Use the methodologies described below to track how much water and energy you use in a week. After you complete tracking your use, please analyze that use for how close it resembles a typical week. For example, do you take more showers in hot weather or use your car more in the winter than the summer. For each entry you will have three columns of results: the value from the audit, comment on the factor that represents from a typical week, and an estimated value for an average week over the whole year.

Water Audit:

Watch the video for ideas on how to save water. This video was made for Arizona which has much less water than Oregon, but the principles are the same.

Calculator for a simple guided audit.

Calculator with links to pages that explains how the volume per day was calculated.

In particular look at the pages that describe how the calculator works and the tab Indoor Water Use. These provide good information on how much each appliance is assumed to use.

Energy Audit

Energy audits are usually thought of for your home, not total energy use. That was covered in the footprint worksheet.

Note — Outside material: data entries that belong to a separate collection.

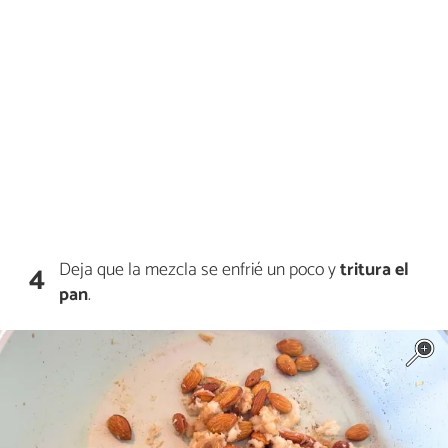
Deja que la mezcla se enfrié un poco y
tritura el
4
pan
.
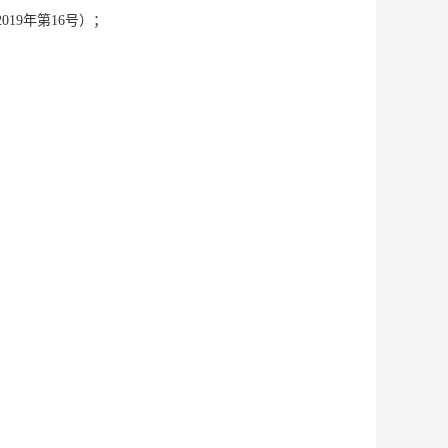
19年第16号）；
。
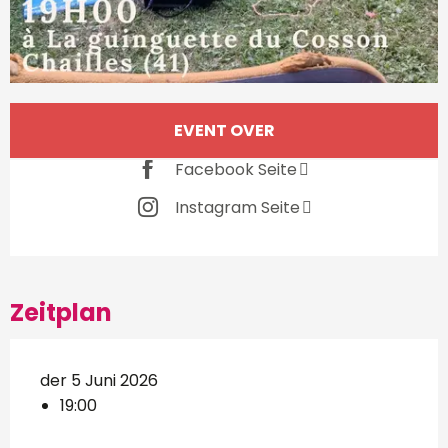
Öffnungszeiten & Kontakt
EVENT OVER
Facebook Seite
Instagram Seite
Zeitplan
der 5 Juni 2026
19:00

For a home energy audit, please see:

follow the path “Residential” tab/evaluate your home/online evaluation

You will have to give them an address to be able to complete the audit, but it is very valuable information for saving energy and money.

For a complete energy audit including all of your other activities see:

http://www.epa.gov/climatechange/ghgemissions/ind-calculator.html

This calculator is much more specific and uses your electrical or gas bills for the computation. If you don’t have those it’s difficult to use this one.

Both of these calculators give tons of CO2 per year rather than energy units. We will discuss the conversion between different energy units and tons of CO2 emitted in Week 3.

Assignment components and rubric:

The written assignment should contain four elements (intro, water audit, energy audit and discussion) and your results to go with these. Each paragraph should probably be at least 4 or 5 sentences long, just as a guide. The overall paper should tie together and the writing style should be concise and not conversational.

Component / Good
(2 points) / Passable
(1 point) / Deficient
(0 points)
Introductory statement / Provides clear overview with reasons for doing these audits / Sets up exercise in / Repeats instructions, but nothing added.
Water audit / Describes how water audit was done and gives values for major categories of water use. / Reports data but is unclear about how it was collected or what it means. / May contain some data but it is incomplete or not explained well enough.
Energy audit / Describes how energy audit was done and gives values for major categories of energy use. / Reports data but is unclear about how it was collected or what it means. / May contain some data but it is incomplete or not explained well enough.
Discussion / Reviews major points and draws out useful or insightful information. * / Restates points already made or doesn’t elaborate on key questions. / Doesn’t seem like any thought was given to the meaning of these audits.
Writing style, grammar and spelling. / Clear and concise writing style that allows reader to get the main points in one pass. No major grammatical or spelling errors that get in the way of the reader’s comprehension. / Could be better
organized or slightly confusing style. May have spelling or grammar errors that interfere with reader’s ability to concentrate on the subject matter. / Poorly written or with many errors.

* A good way to do this is to explain how this was meaningful to you, i.e. what you learned that you can use.